**EXCERPTED RECORDS:**
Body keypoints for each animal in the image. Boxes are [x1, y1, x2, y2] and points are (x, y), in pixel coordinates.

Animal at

==

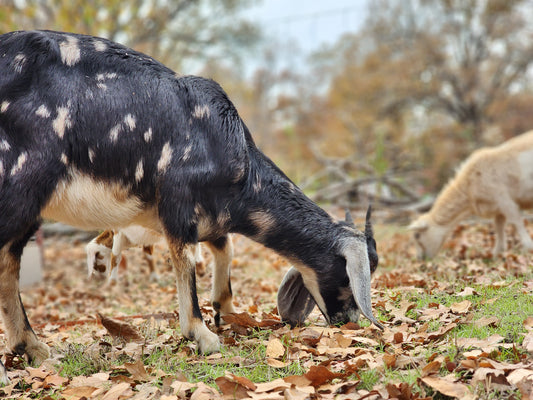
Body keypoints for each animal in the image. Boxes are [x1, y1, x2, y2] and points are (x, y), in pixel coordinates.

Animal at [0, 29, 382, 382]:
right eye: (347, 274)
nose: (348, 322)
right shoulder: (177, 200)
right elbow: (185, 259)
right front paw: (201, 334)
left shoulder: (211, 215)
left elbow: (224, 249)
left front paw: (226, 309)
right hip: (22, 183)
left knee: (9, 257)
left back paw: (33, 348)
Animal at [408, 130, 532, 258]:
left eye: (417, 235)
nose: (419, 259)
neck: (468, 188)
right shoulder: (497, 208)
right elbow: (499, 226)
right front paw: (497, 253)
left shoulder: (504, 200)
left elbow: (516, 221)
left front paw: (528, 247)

**EXERCISE DETAILS:** Please transcribe exactly the lines above from the line that has "left front paw: (226, 309)" up to and including the line that has "left front paw: (528, 247)"; no other line belongs in the answer.

**EXPECTED ANSWER:**
left front paw: (226, 309)
right hip: (22, 183)
left knee: (9, 257)
left back paw: (33, 348)
Animal at [408, 130, 532, 258]:
left eye: (417, 235)
nose: (419, 259)
neck: (468, 188)
right shoulder: (497, 208)
right elbow: (499, 226)
right front paw: (497, 253)
left shoulder: (504, 200)
left elbow: (516, 221)
left front paw: (528, 247)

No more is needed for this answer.